Extracted page text data

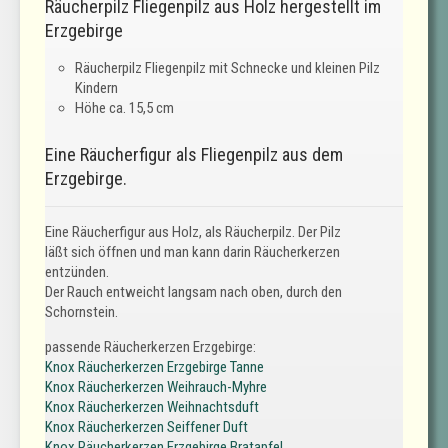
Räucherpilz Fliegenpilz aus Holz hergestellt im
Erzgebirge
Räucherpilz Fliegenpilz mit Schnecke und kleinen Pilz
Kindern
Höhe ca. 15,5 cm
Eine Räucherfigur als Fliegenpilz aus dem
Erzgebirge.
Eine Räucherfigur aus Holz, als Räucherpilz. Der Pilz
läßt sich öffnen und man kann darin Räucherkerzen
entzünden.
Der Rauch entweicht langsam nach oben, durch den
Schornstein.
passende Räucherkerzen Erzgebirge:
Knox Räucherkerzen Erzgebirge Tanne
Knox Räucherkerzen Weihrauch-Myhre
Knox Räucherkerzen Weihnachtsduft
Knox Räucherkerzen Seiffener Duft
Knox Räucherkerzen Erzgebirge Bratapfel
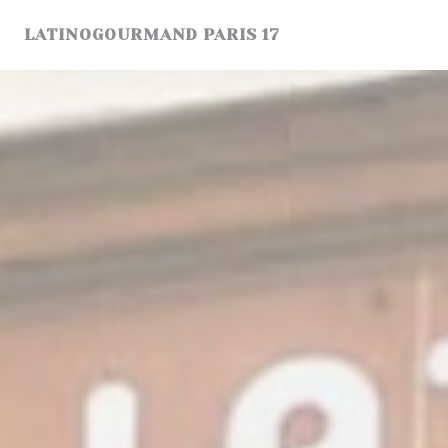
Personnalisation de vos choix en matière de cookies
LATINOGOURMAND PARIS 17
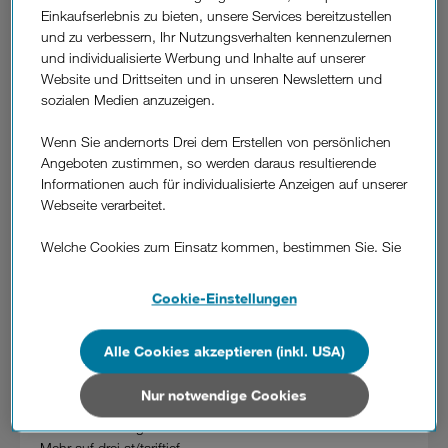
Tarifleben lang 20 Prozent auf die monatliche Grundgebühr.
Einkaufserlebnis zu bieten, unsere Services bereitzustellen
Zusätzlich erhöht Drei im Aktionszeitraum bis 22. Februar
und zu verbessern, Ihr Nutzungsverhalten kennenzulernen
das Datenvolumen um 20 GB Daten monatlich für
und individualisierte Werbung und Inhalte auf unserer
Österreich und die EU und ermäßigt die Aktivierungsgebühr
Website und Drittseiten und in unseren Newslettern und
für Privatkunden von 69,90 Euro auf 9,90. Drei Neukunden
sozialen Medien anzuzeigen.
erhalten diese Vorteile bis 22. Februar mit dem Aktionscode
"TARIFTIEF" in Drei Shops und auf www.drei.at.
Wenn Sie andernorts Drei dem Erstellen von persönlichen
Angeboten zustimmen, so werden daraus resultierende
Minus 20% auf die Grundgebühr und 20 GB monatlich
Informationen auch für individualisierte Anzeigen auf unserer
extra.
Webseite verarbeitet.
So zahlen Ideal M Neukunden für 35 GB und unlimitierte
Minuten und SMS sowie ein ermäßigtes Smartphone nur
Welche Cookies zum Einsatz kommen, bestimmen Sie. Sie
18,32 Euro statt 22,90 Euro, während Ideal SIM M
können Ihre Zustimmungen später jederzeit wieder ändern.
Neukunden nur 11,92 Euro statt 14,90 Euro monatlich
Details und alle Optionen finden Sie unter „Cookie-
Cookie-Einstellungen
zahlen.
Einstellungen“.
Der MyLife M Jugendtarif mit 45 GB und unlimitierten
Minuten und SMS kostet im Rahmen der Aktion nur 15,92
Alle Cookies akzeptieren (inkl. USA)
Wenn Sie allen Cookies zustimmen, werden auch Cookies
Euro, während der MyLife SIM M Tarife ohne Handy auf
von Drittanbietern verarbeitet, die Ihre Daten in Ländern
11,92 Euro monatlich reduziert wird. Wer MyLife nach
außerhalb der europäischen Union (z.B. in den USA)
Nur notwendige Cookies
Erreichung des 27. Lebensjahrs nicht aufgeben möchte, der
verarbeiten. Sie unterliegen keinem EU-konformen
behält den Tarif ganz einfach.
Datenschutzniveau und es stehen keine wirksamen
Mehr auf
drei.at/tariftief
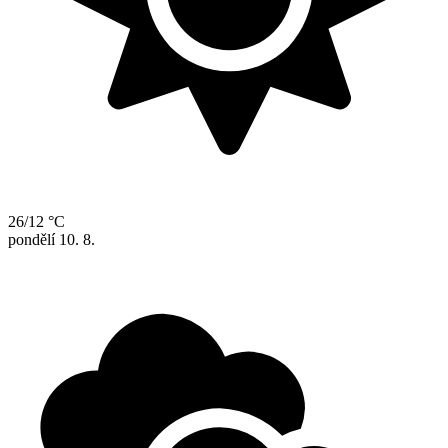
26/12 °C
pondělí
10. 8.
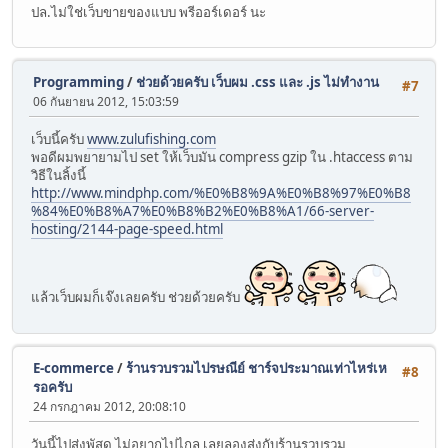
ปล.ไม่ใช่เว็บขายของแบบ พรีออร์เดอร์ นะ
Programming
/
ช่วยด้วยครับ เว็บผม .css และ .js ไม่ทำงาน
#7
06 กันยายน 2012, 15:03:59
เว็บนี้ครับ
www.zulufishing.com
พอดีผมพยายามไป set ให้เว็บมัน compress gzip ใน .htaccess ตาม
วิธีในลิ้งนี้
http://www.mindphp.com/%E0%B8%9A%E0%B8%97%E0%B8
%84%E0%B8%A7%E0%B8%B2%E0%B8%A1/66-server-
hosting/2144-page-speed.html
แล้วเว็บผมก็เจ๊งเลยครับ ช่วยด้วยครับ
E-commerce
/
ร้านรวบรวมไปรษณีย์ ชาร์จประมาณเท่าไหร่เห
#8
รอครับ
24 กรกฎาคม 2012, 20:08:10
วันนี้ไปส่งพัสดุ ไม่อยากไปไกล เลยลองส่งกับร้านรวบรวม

...

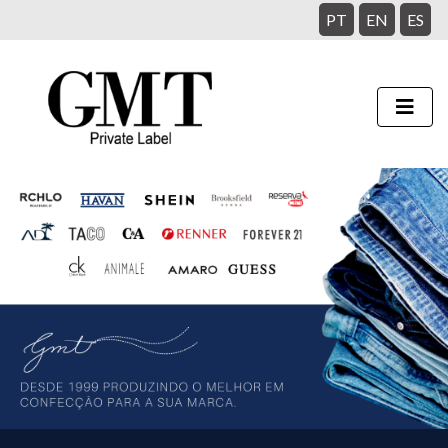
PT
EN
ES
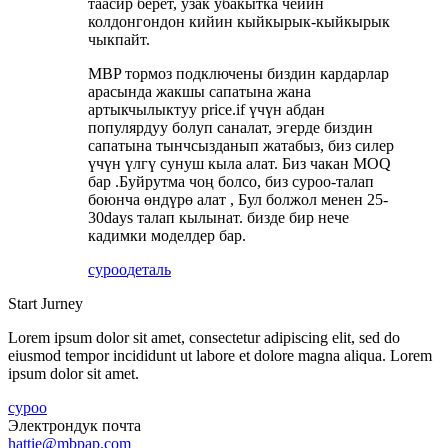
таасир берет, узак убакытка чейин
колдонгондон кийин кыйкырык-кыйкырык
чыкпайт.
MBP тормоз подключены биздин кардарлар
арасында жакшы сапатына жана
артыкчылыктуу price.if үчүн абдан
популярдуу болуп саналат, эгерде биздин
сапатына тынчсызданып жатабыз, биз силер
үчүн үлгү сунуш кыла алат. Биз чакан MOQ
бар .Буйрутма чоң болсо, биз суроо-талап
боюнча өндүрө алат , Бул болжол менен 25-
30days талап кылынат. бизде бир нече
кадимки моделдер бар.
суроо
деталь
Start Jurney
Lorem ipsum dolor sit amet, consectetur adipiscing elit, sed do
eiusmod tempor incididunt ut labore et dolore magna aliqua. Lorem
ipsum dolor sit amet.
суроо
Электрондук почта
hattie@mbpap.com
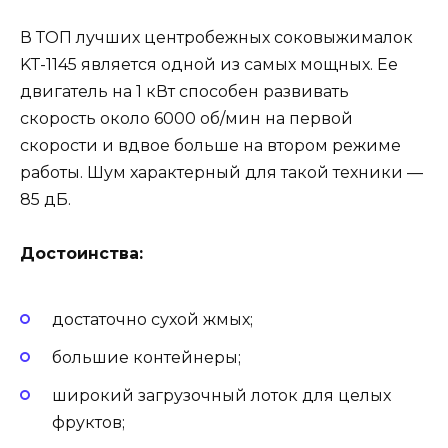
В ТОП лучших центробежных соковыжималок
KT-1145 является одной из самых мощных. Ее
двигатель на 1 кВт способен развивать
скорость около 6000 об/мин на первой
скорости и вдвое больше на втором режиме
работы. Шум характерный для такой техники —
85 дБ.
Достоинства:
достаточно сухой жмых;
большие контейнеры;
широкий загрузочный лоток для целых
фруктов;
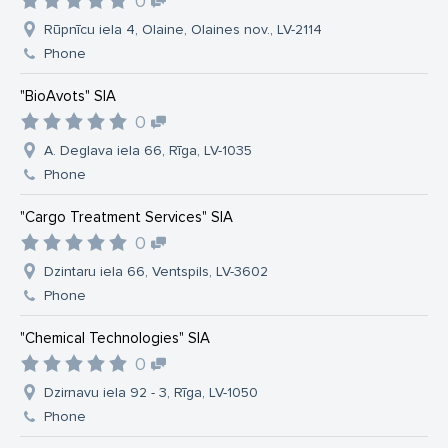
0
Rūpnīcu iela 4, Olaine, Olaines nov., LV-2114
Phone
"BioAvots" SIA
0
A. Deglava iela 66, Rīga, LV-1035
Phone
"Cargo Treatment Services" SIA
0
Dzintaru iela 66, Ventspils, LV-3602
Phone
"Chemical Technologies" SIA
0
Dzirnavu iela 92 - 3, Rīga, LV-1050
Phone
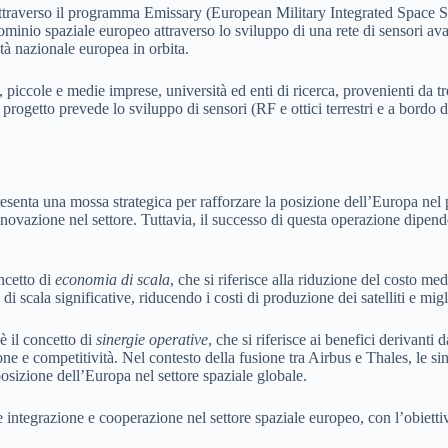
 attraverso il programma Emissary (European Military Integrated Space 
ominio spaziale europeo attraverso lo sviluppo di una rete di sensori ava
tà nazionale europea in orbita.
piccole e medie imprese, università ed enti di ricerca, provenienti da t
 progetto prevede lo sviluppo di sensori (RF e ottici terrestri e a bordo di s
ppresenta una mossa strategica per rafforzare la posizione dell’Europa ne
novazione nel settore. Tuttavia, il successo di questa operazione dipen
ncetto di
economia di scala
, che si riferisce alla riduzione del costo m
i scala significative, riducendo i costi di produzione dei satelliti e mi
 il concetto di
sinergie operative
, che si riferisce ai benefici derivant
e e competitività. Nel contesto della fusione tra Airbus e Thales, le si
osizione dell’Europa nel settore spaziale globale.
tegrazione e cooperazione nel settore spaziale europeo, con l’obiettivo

---

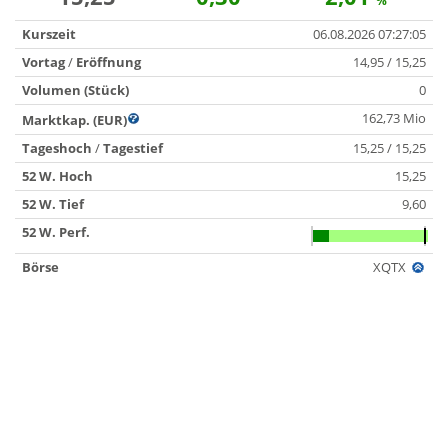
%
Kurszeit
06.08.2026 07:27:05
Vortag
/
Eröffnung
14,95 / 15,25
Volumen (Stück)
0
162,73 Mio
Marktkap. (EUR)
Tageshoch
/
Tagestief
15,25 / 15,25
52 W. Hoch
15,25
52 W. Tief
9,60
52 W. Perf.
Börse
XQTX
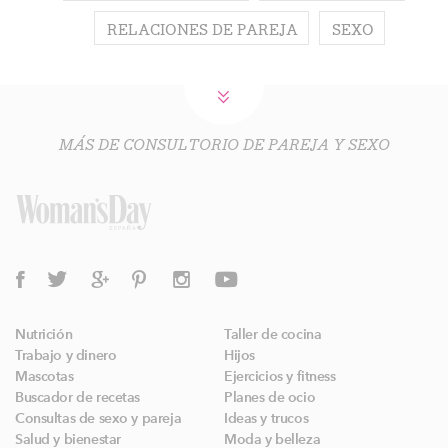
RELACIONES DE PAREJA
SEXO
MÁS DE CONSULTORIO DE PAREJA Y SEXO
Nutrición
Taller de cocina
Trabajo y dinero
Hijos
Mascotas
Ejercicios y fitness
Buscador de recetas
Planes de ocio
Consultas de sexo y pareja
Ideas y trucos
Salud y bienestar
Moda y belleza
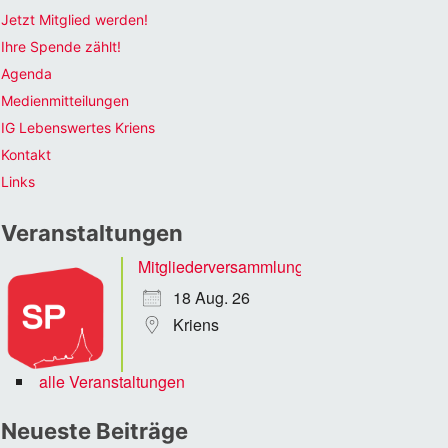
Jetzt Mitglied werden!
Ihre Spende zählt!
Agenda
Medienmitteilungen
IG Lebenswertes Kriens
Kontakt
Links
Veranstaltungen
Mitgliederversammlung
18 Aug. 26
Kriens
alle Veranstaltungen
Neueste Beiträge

• Task statement:
Using the entries shown above, reproduce verbatim the lines from the line bearing "Räucherpilz Fliegenpilz aus" to the line bearing "Knox Räucherkerzen Weihnachtsduft", inclusive.

• Finished exercise:
Räucherpilz Fliegenpilz aus Holz hergestellt im
Erzgebirge
Räucherpilz Fliegenpilz mit Schnecke und kleinen Pilz
Kindern
Höhe ca. 15,5 cm
Eine Räucherfigur als Fliegenpilz aus dem
Erzgebirge.
Eine Räucherfigur aus Holz, als Räucherpilz. Der Pilz
läßt sich öffnen und man kann darin Räucherkerzen
entzünden.
Der Rauch entweicht langsam nach oben, durch den
Schornstein.
passende Räucherkerzen Erzgebirge:
Knox Räucherkerzen Erzgebirge Tanne
Knox Räucherkerzen Weihrauch-Myhre
Knox Räucherkerzen Weihnachtsduft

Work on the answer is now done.